Whoever marks upon, or affixes to, or uses in advertising in connection with any unpatented article the word "patent" or any word or number importing the same is patented, for the purpose of deceiving the public; or Whoever marks upon, or affixes to, or uses in advertising in connection with any article the words "patent applied for," "patent pending," or any word importing that an application for patent has been made, when no application for patent has been made, or if made, is not pending, for the purpose of deceiving the public - Shall be fined not more than $500 for every such offense.


PCG's complaint makes the following specific assertions of false patent marking:






  • Activision's Guitar Hero 5, DJ Hero, Band Hero and Guitar Hero Smash Hits video games are falsely marked with U.S. Patent No. 5,739,457 ("'457 Patent").



  • Guitar Hero 5, DJ Hero, Band Hero and Guitar Hero Smash Hits video games are falsely marked with U.S. Patent No. 6,018,121 ("'121 Patent").



  • Guitar Hero 5, Band Hero and Guitar Hero Smash Hits video games are falsely marked with U.S. Patent No. 6,252,153 ("'153 Patent").



  • Guitar Hero 5, Band Hero and Guitar Hero Smash Hits video games are falsely marked with U.S. Patent No. 6,268,557 ("'557 Patent").



  • Guitar Hero 5, DJ Hero, Band Hero and Guitar Hero Smash Hits video games are falsely marked with U.S. Patent No. 6,369,313 ("'313 Patent").



  • Guitar Hero 5, Band Hero and Guitar Hero Smash Hits video games are falsely marked with U.S. Patent No. 6,379,244 ("'244 Patent").



  • Guitar Hero 5, DJ Hero, Band Hero and Guitar Hero Smash Hits video games are falsely marked with U.S. Patent No. 6,429,863 ("'863 Patent").



  • Guitar Hero 5, Band Hero and Guitar Hero Smash Hits video games are falsely marked with U.S. Patent No. 6,758,753 ("'753 Patent").



  • Guitar Hero 5, Band Hero and Guitar Hero Smash Hits video games are falsely marked with U.S. Patent No. 6,769,689 ("'689 Patent").



  • Guitar Hero 5 and Guitar Hero Smash Hits video games are falsely marked with U.S. Design Patent No. D441,403 ("'403 Patent").



  • Guitar Hero 5, DJ Hero, Band Hero and Guitar Hero Smash Hits video games are falsely marked as "patent pending" or "patent applied for."



Essentially, PCG is claiming that the scopes of the patents with which Activision's video game products are marked do not cover the methods or systems of the actual products. In addition, where Activision has marked products with "patent pending" or "patent applied for," PCG's position is that none of Activision's patent application has a potential scope of protection which would cover any aspect of the specified video game products.

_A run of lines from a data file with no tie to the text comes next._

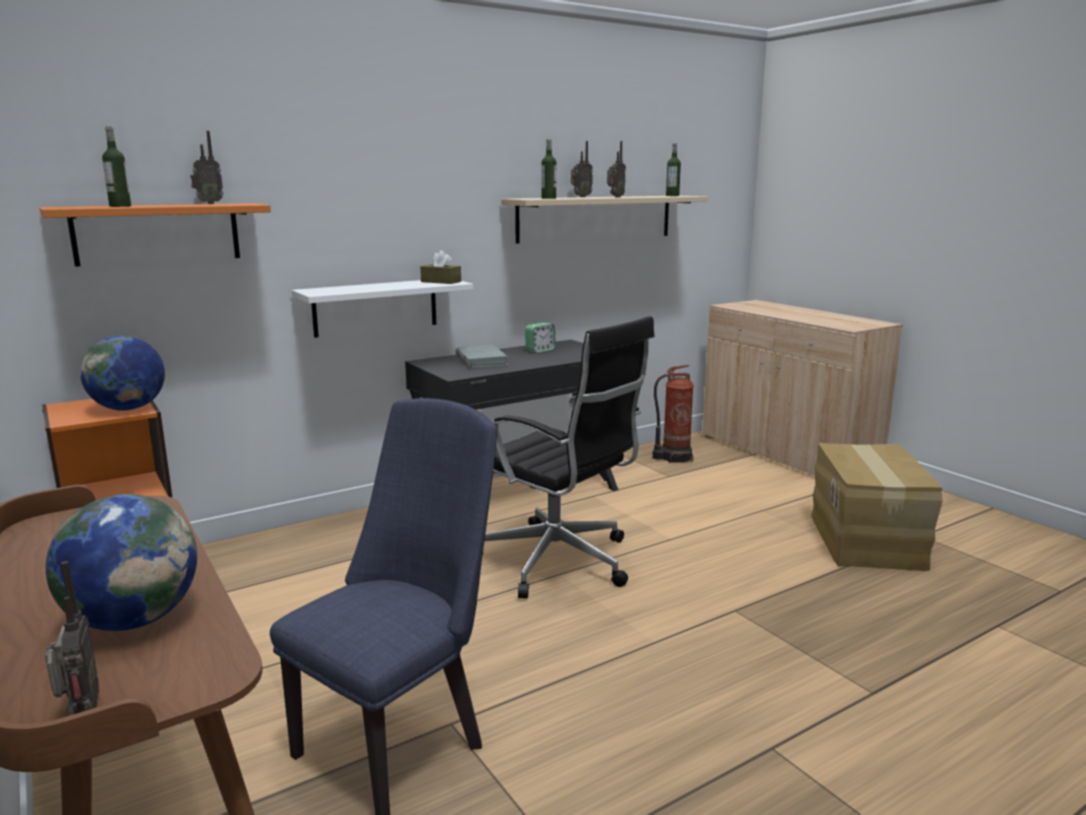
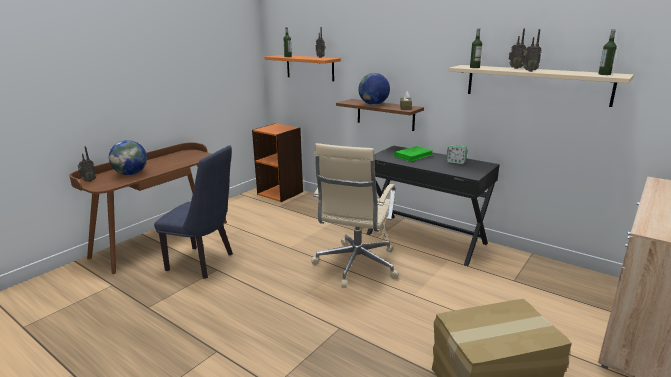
camera: 70 degrees right, 5 degrees up
globe [80,336,165,411] -> globe moved to [359,73,390,105]
white shelf [292,280,473,338] -> brown shelf [336,99,424,131]
grey book [456,345,508,368] -> green book [394,146,433,162]
black office chair [485,316,655,598] -> beige office chair [311,143,399,288]
fire extinguisher [652,365,694,463] -> none

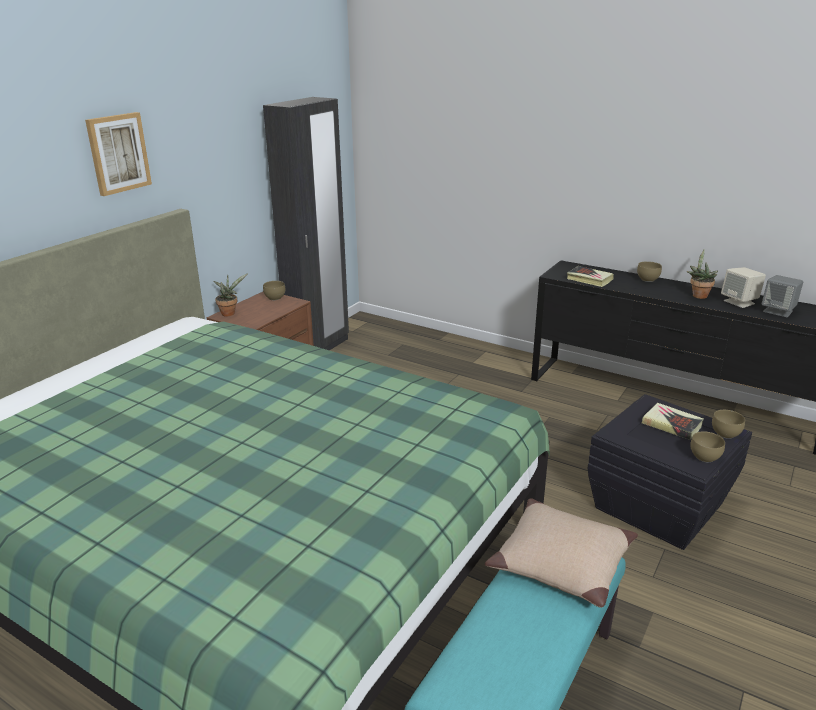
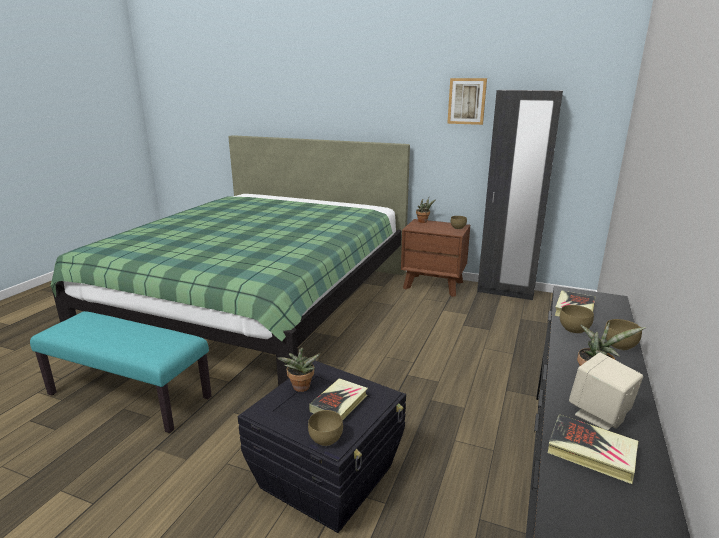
camera: 80 degrees right, 5 degrees down
picture [85,112,152,196] -> picture moved to [447,78,487,125]
beige pillow [485,498,638,608] -> none
brown bowl [690,431,725,462] -> brown bowl moved to [560,305,594,334]
grey speaker [762,275,803,317] -> book [548,414,639,484]
none -> potted plant [277,347,321,392]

Success in a qui tam action of this nature will depend heavily on whether PCG is able to show that the scope(s) of one or more of the specified patents do not cover the specified products as well as whether Activision had an intent to deceive the public with those markings. Generally, a simple denial of intent to deceive is insufficient to escape liability under section 292. However, Activision may avoid liability if it is able to sufficiently prove that it had a reasonable belief that the articles were within the scope of the patents with which the product were marked.




If PCG prevails on one or more of its false marking claims, the assessed damages may be astronomical given the number of copies of Activision's video game products that have been sold. Although in some cases, courts have attempted to reign in the potential for substantial sums of damages, the Federal Circuit recently held that damages for false markings are to be calculated on a per article basis. See Forest Group, Inc. v. Bon Tool Co., 2009 WL 5064353 at *4-5 (Fed. Cir., Dec. 28, 2009). However, a court may set the damages assessed to each article well below the $500 maximum in order to avoid what they might feel is an excessive penalty.




We will keep you posted.




This case is Patent Compliance Group, Inc. v. Activision Publishing, Inc., Case 3:10-cv-00288-B (N.D. Tex.).